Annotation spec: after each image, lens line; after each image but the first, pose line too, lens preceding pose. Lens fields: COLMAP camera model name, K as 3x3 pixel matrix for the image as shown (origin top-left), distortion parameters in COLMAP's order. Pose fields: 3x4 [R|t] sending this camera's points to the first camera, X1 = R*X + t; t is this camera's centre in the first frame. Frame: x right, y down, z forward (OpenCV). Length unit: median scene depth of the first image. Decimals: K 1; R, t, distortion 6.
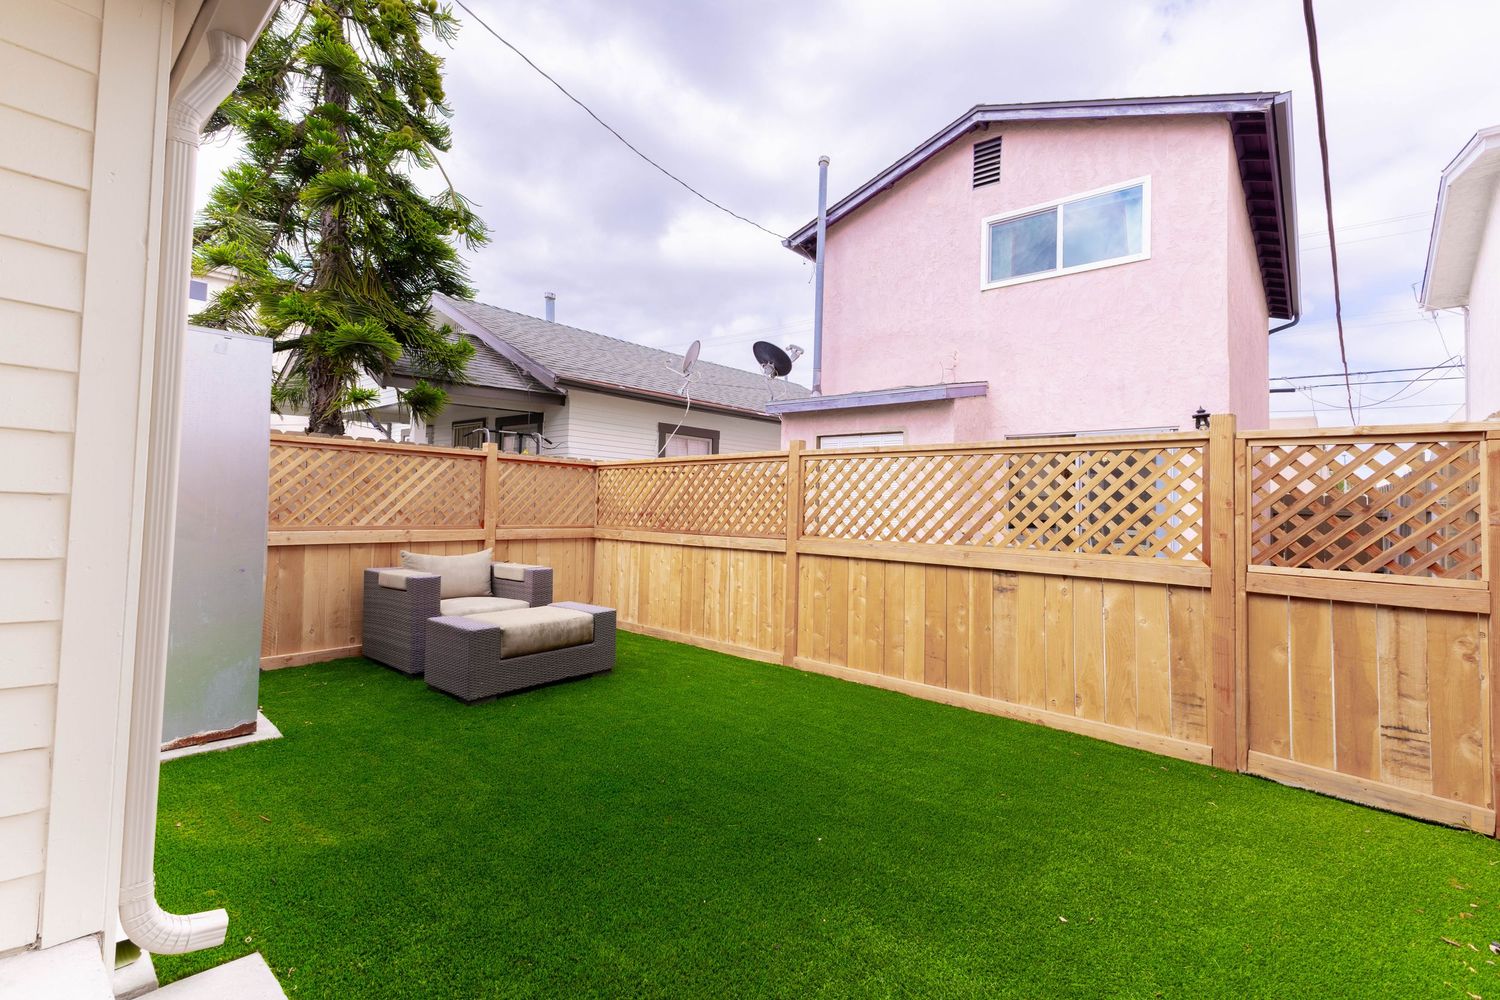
lens RADIAL K [[665.4, 0, 742.8], [0, 665.4, 479.6], [0, 0, 1]] dist [0.010594, -0.000745]
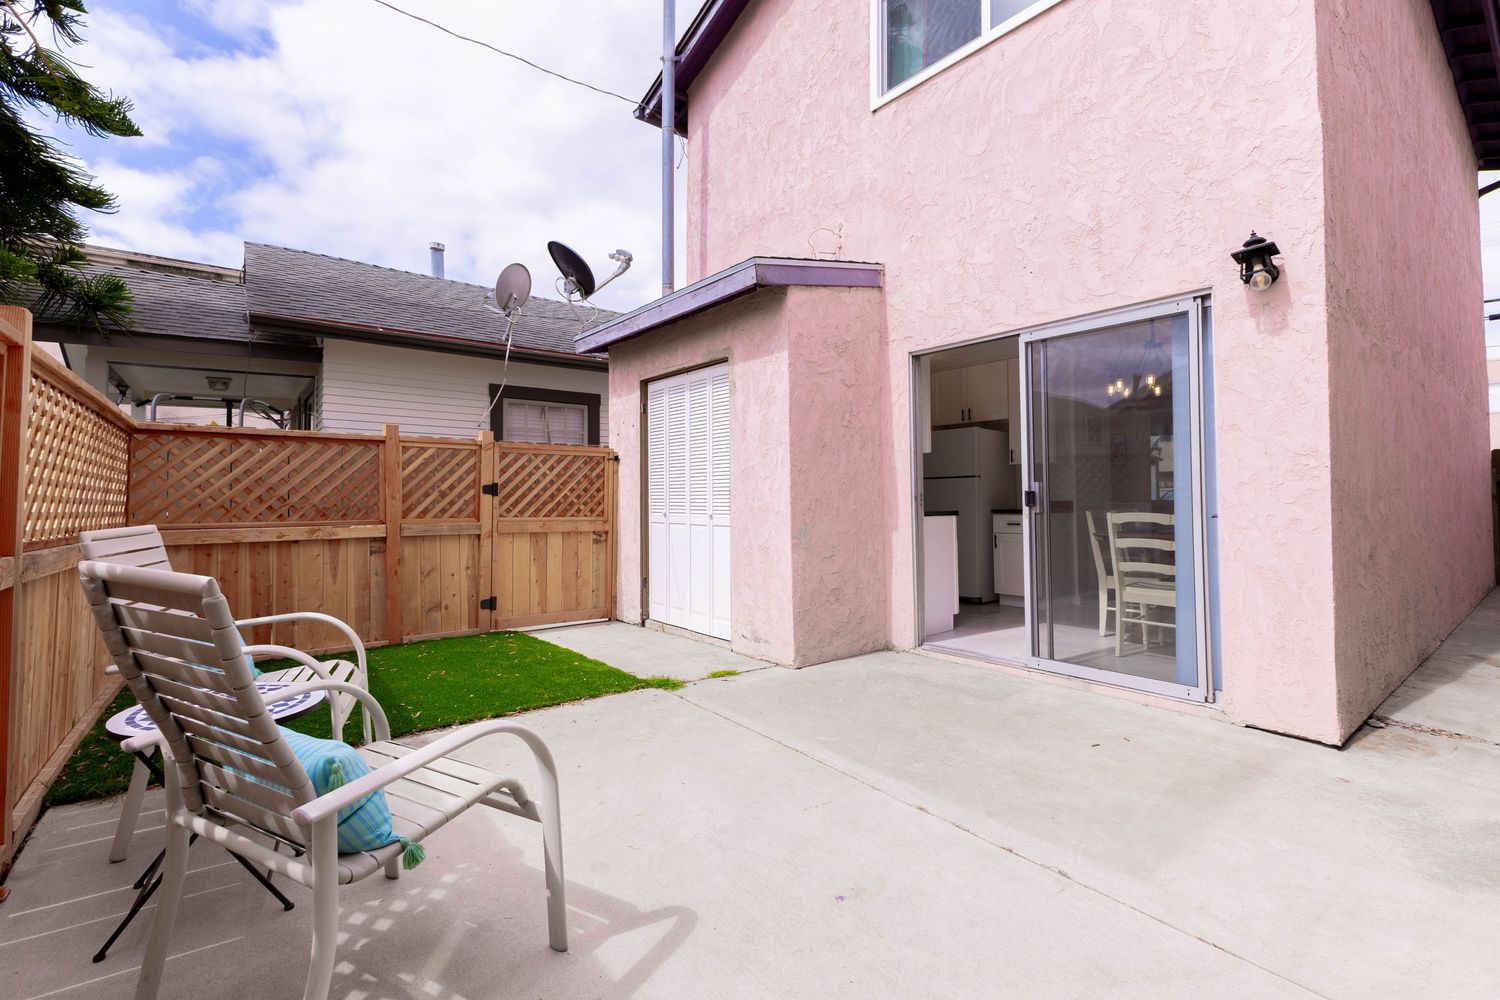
lens RADIAL K [[660.3, 0, 746.0], [0, 660.3, 482.3], [0, 0, 1]] dist [0.007588, -0.000047]
pose [[0.982485, -0.034362, -0.183144, 0.326823], [0.036470, 0.999301, 0.008156, 0.031741], [0.182735, -0.014692, 0.983052, 0.382317]]
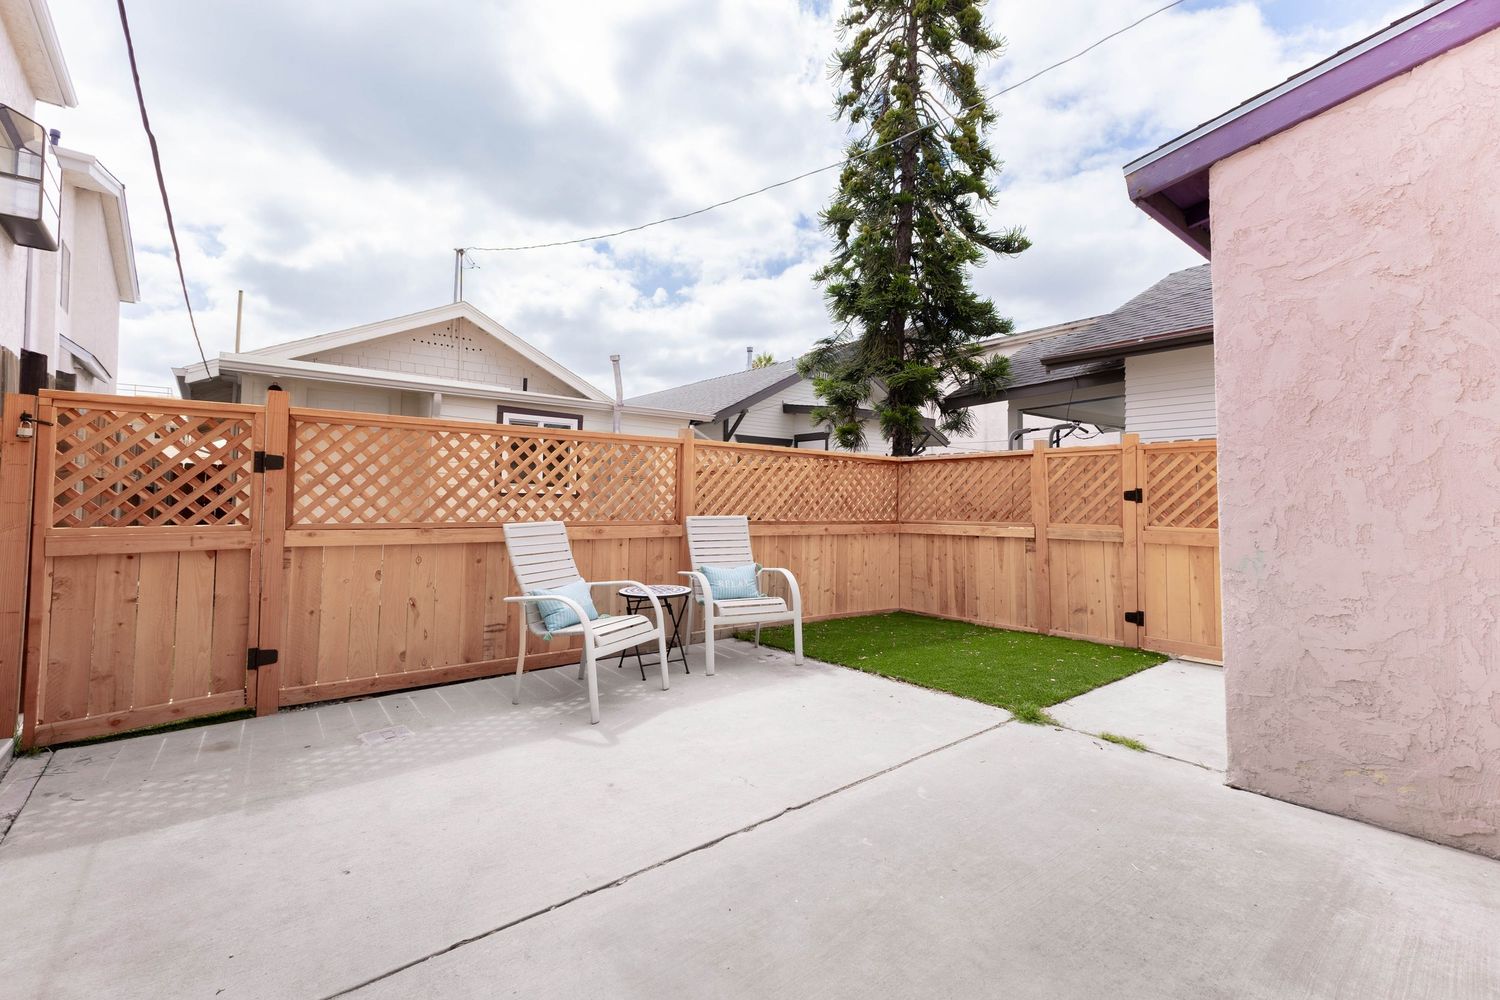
lens RADIAL K [[660.3, 0, 746.0], [0, 660.3, 482.3], [0, 0, 1]] dist [0.007588, -0.000047]
pose [[-0.152717, -0.061256, -0.986370, 0.586641], [0.027361, 0.997433, -0.066179, 0.051369], [0.987891, -0.037094, -0.150649, 0.681622]]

|---|

[Task instructions]: Transcribe every line of the records above character for character, and leave the pictures out of your answer.

[Result of this task]:
Annotation spec: after each image, lens line; after each image but the first, pose line too, lens preceding pose. Lens fields: COLMAP camera model name, K as 3x3 pixel matrix for the image as shown (origin top-left), distortion parameters in COLMAP's order. Pose fields: 3x4 [R|t] sending this camera's points to the first camera, X1 = R*X + t; t is this camera's centre in the first frame. Frame: x right, y down, z forward (OpenCV). Length unit: median scene depth of the first image. Decimals: K 1; R, t, distortion 6.
lens RADIAL K [[665.4, 0, 742.8], [0, 665.4, 479.6], [0, 0, 1]] dist [0.010594, -0.000745]
lens RADIAL K [[660.3, 0, 746.0], [0, 660.3, 482.3], [0, 0, 1]] dist [0.007588, -0.000047]
pose [[0.982485, -0.034362, -0.183144, 0.326823], [0.036470, 0.999301, 0.008156, 0.031741], [0.182735, -0.014692, 0.983052, 0.382317]]
lens RADIAL K [[660.3, 0, 746.0], [0, 660.3, 482.3], [0, 0, 1]] dist [0.007588, -0.000047]
pose [[-0.152717, -0.061256, -0.986370, 0.586641], [0.027361, 0.997433, -0.066179, 0.051369], [0.987891, -0.037094, -0.150649, 0.681622]]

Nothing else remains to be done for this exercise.